Stocks surge in longest winning streak in two months

1
2015-07-23 16:42chinadaily.com.cn Editor: Si Huan

Stocks rose for a sixth day, sending the benchmark Shanghai index to its longest winning stretch since May, as supportive measures to stem previous plunge got the upper hand.

The Shanghai Composite Index closed at 4,123.92, up 2.4 percent, while the Shenzhen Component Index climbed 2.5 percent to 13,754.53.

Eighteen real estate developers, including COFCO Property Group and Beijing North Star, jumped by the daily limit of 10 percent.

Telecommunication firms also led the gains, as Beida Jade Bird Huaguang Technology surged 10 percent, and Datang Telecom Group and Shenzhen Sunway Communication Co rallied 9.2 and 8.5 percent respectively.

Turnover reached nearly 1.4 trillion yuan on Thursday, despite some 531 companies still under suspension from trading, according to Bloomberg, equivalent to 18 percent of total listings.

The Shanghai gauge has rebounded 18 percent since bottoming out on July 8, with valuation recovering from a rout that once wiped out $4 trillion in market value.

Chinese regulators took a string of moves to shore up the market, which included suspending initial public offerings, banning major shareholders from selling, investigating into "malicious" short-selling and granting government agency liquidity to help finance stock purchases.

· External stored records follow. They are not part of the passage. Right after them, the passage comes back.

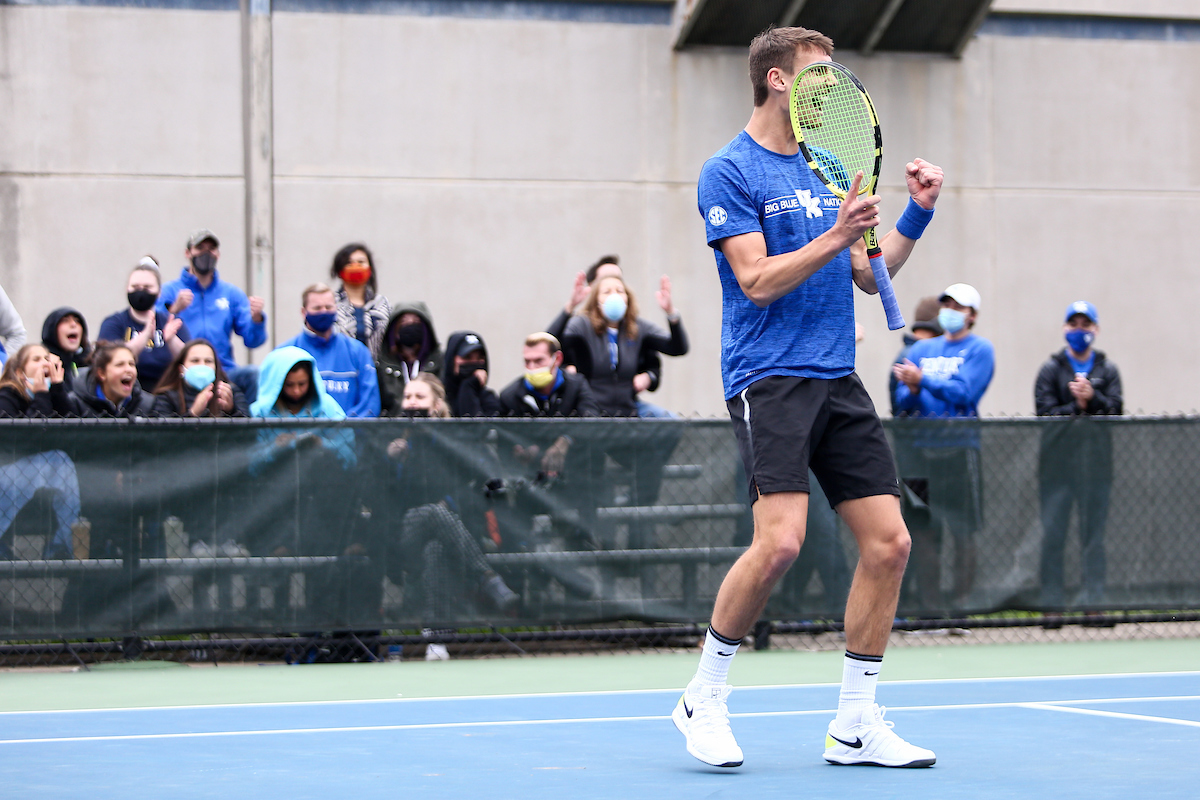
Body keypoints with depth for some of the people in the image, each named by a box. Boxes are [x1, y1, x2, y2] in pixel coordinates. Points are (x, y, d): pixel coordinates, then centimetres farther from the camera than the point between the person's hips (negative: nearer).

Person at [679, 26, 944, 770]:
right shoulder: (730, 172, -4)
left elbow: (868, 275, 20)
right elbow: (758, 281, -13)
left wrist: (916, 215, 7)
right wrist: (834, 237, -21)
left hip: (838, 381, 7)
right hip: (770, 379, -7)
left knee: (889, 541, -1)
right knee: (780, 540, -21)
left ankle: (856, 723, 7)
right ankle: (705, 697, -2)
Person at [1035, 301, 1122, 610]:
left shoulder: (1107, 370, 13)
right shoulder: (1051, 369, 8)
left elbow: (1115, 409, -1)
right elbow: (1045, 412, -4)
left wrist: (1092, 398, -16)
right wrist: (1078, 406, -10)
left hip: (1096, 464, 1)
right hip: (1057, 462, -1)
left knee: (1094, 533, 2)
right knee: (1052, 533, -4)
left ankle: (1093, 599, 6)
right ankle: (1052, 604, 0)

The outstanding balance of margin trades rose for a fourth day in Shanghai as of Wednesday, according to data by the bourse.

For offshore investors, the recent sharp correction and mild rebound in Chinese equities reveal a regulatory apparatus that is learning how to foster steady and rational corporate and investor behavior through effective public communication, clearly defined market-driven mechanism and proper law enforcement, said Wendy Liu, an equity analyst with Nomura, in a note on Thursday.

"We expect the MSCI-China to finish the year higher than its April peak and that the current bull market in the index will peak in 2017," added Liu.